Historical Marker Program
In 1967, the newly-formed Metropolitan Historical Commission of Nashville and Davidson County initiated a historical marker program to commemorate significant people, places, and events in the city's past. Marker Number One, "Heaton's Station," was erected at Lock One Road in 1968. The marker program is now one of the Historical Commission's longest-running and most successful programs. By the end of 2013, over 150 historical markers have been erected across the county.
The following guidelines are designed to assist individuals and organizations who wish to sponsor a historical marker through the Metropolitan Historical Commission's historical marker program.
The subject of any marker erected by the Metropolitan Historical Commission should be a person, place, structure, or event that has local importance and, wherever possible, significance in the broad pattern of Nashville and Tennessee history. Generally, the event, person, structure, or place, should have achieved historical significance fifty years or more ago.
Every statement on a Metropolitan Historical Commission marker must satisfy two conditions: Is it significant? Is it accurate?
Historical significance may be subjective, but factual accuracy may be proved, and documentation of every fact is required. A permanent file on each marker is kept at the Commission office so that answers may always be provided to anyone who asks for verification of a particular marker or for additional information on the subject.
A suitable and safe location should be designated in the marker application. Generally, markers are placed along a public road or on public property. Exceptions may be made that allow a marker to be placed on private property. In all cases, the site must be adjacent to a public road or property to facilitate installation and maintenance. In the event that the proposed marker is to be located on private property, written consent of the owner must be filed with the Commission.

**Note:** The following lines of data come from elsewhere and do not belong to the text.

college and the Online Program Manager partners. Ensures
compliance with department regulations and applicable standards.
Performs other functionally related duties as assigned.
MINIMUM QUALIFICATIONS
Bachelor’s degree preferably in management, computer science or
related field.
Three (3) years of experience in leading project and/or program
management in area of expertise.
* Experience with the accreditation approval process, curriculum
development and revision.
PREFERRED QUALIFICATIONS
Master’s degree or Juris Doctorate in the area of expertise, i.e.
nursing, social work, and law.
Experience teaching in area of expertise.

All Metropolitan Historical Commission markers are installed by Metro's Public Works Department.
As of May 2014, the cost for standard markers is approximately $2500, which includes the same text on both sides of the marker. Cost is primarily dependent upon length of text and size of characters. Contact the MHC for more specific prices on historical markers.
The preferred length of the text is a ten-line marker with 35-36 characters per line, with a maximum of 350 characters and spaces, allowing the marker to be cast in 1 ½-inch letters. The absolute maximum for text is 40-42 characters per line, with a maximum of 480 characters and spaces. Markers of this length are cast in smaller, 1-inch letters. The same text will appear on both sides of the marker.
In some cases, it may be appropriate for a longer text to "wrap" the marker, with text continuing on the reverse side of the marker. These markers are more expensive than standard markers.
New markers of the following types are generally not erected by the Commission:
- county line markers
- markers to specific land grants
- markers solely of genealogical or family interest
- markers to unprotected archaeological sites
- markers to a family home, unless owner permission is obtained and there is larger historical or architectural significance
- markers to churches or religious congregations, unless there is an existing building of architectural or historical merit
- markers to cemeteries, except when historical persons of transcendent importance are buried there, or the cemetery is listed in the National Register of Historic Places
- markers to living persons
The Commission staff and the sponsoring party will work together to write a suitable marker text before it will be submitted to the Commission for approval. If the Commission staff feels that the submitted draft text is not compatible with the standards of the Metropolitan Historical Commission, the requesting party will be notified immediately. The staff will help with any corrections or improvements that can be made to revise the proposed text.
Once the staff and sponsoring party agree to a suitable marker text, it will be submitted to the Commission for approval. The Commission generally will consider and vote on the proposed marker at the next regularly scheduled Commission meeting. The Commission meets monthly on the third Monday of the month. After Commission approval, allow approximately six to eight weeks manufacturing time for the casting, shipping, and erection of the marker.
Marker proposals must be submitted for consideration to the Metropolitan Historical Commission staff four to six weeks before a regular meeting of the Commission.
Marker Proposals and Applications
Proposals must be submitted in the form of a letter to the Commission, and should include the following:
- The name of the person, place, structure, or event for which the marker is to be erected and a statement of significance of the same;
- A copy of the proposed marker text with documentation for the information put forth in each sentence in the text;
- A proposed location for the marker, documented by photographs and/or maps, and a letter of permission of the property owner if located on private property;
- The source of funding for the marker, and a written statement guaranteeing payment, including an address of where the invoice should be sent.
The staff is available to work with individuals and organizations proposing historical markers to advise on the text, references, and placement of markers.
The Commission MUST have a letter from an organization guaranteeing payment for the marker before a marker can be ordered. This letter should be on the organization's letterhead with a billing address clearly stated. A copy of this letter and the billing address of the individual or organization sponsoring the marker will be sent to the manufacturer. The manufacturer will bill the sponsoring organization directly. DO NOT make checks to the Metro Historical Commission.